At the lodge, Lawrence revealed that salmon and trout were the biggest fish he had ever caught. Since he “sees” with his hands, Lawrence felt things for hours, first a model boat while I explained about how the outriggers function, then we went on to baits, bait-and-switch techniques, circle hooks and drop-backs, etc. Lawrence and I felt a sailfish mount so he could fathom the size and structure of the fish as well as how it eats, and how a circle hook catches in the corner of the fish’s mouth.
The next morning, the four of us (Maestro goes everywhere Lawrence goes) boarded the Rum Line, a 42-foot game-fishing boat with Capt. Chris Sheeder.
Much to my friend’s chagrin, we got off to a rocky start with him missing five out of five sails. Impressively, Lawrence had no trouble finding his 16-pound-test rod with circle hook and ballyhoo attached. And I could direct him to the proper distance behind the boat to drop back. But the endgame — the actual bite — was not there.
Despite my disabilities, I have adapted to my sporting life. Lawrence, with his blindness, has so far surpassed my capabilities, it’s pathetic! What an amazing learning experience it was for me to hear Chris yell, “Sailfish — left flat!” Lawrence moved to the rod unassisted, launched a ballyhoo, felt the bite (describing it while it happened) and knew exactly where that sail was!
For a change, everything went perfectly. Lawrence fed the drop-back, reeled down on it, set up and even managed to bow to the fish when it jumped. How the heck he figured that out I have no idea. He moved across the transom with ease and grace. But then he really blew me away: taking the tag stick from the mate, actually placing the tag where it was supposed to go and then releasing his own fish!
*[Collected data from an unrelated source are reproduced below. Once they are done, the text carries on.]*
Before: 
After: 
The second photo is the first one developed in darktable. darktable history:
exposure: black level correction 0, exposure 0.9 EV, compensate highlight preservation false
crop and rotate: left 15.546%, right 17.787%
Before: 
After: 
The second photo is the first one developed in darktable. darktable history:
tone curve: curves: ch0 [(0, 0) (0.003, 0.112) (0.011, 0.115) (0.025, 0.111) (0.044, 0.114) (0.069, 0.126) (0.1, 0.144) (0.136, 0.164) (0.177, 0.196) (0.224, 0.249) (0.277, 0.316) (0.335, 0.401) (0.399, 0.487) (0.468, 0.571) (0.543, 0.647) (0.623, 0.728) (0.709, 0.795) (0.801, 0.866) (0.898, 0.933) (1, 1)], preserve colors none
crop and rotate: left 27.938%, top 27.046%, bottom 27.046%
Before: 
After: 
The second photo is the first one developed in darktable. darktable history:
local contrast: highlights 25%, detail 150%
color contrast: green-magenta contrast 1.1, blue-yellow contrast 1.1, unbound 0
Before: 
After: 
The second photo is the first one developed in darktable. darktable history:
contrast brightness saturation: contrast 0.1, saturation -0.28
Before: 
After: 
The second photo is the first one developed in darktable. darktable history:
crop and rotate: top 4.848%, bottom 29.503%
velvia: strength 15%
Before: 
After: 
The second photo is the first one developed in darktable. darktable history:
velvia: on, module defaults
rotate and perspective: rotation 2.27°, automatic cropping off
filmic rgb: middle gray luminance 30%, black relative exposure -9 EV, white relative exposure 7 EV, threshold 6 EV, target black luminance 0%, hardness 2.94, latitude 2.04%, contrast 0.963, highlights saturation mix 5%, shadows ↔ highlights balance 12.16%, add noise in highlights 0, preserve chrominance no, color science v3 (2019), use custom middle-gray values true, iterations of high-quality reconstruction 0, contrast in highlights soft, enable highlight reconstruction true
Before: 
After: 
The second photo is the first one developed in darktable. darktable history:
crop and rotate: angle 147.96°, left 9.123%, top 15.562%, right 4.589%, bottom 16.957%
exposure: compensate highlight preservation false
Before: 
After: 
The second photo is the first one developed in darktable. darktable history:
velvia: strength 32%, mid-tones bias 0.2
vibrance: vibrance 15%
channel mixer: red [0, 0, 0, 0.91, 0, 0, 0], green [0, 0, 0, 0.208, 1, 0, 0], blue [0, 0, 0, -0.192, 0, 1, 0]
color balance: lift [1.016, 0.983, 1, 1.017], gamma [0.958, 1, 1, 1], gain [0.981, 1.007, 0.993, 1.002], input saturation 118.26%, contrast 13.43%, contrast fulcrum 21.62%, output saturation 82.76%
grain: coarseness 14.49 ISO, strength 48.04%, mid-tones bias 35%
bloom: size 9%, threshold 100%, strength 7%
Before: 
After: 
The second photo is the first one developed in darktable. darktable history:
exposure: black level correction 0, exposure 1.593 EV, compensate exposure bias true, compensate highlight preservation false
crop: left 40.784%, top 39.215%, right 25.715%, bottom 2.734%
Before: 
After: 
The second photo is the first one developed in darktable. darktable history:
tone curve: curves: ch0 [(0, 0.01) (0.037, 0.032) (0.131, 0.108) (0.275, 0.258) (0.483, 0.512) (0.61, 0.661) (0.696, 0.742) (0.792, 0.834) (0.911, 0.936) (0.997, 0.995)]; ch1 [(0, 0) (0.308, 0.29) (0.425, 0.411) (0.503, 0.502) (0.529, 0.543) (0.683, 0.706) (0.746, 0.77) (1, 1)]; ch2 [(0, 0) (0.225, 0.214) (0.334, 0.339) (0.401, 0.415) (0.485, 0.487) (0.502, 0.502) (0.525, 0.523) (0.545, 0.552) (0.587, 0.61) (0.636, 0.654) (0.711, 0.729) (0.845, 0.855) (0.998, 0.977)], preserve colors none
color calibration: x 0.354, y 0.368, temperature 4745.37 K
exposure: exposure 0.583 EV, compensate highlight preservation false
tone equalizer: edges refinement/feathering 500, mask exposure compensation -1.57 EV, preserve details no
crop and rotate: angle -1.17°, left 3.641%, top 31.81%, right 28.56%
And we got it all on video, so anyone who wants to be as equally amazed as I was can see the blow-by-blow on The Best and Worst of Tred Barta.
That evening, Lawrence, Chris and I talked for hours about what he felt during the fight. I found this a truly unique and interesting perspective, since most of the bite and ensuing battle is visual to me. Lawrence discussed the difference between feeling just the sailfish’s bill touching the bait and the sail actually taking the bait. It was fascinating.
Day three saw a sail come to the right long teaser, then cross over the left short teaser. Lawrence had the rod and his reel in free-spool with thumb pressure on the line. Just as I was about to scream, “Let him have it!” I saw that Lawrence already had done so. He hooked up — and over the next five hours, Lawrence caught eight sails all hooked 100 percent on his own. So if you have any doubt as to whether blind anglers are capable of fishing at the highest level, using bait-and-switch for billfish, the answer is unequivocally yes.
Anni particularly loved Lawrence’s company, as did everyone at the lodge. But one thing still gnaws at me: Lawrence held onto Anni’s left arm all the time when walking down the dock and around the property. What the hell is the dog for? Be careful with your wives around Lawrence! Seriously, Lawrence — an exceptionally capable 47-year-old — has no impediments besides his lack of sight. He donates ungodly amounts of time to promoting fishing as a valuable activity for the blind and disabled in Canada. And he will keep up with the best of them when it comes to billfishing.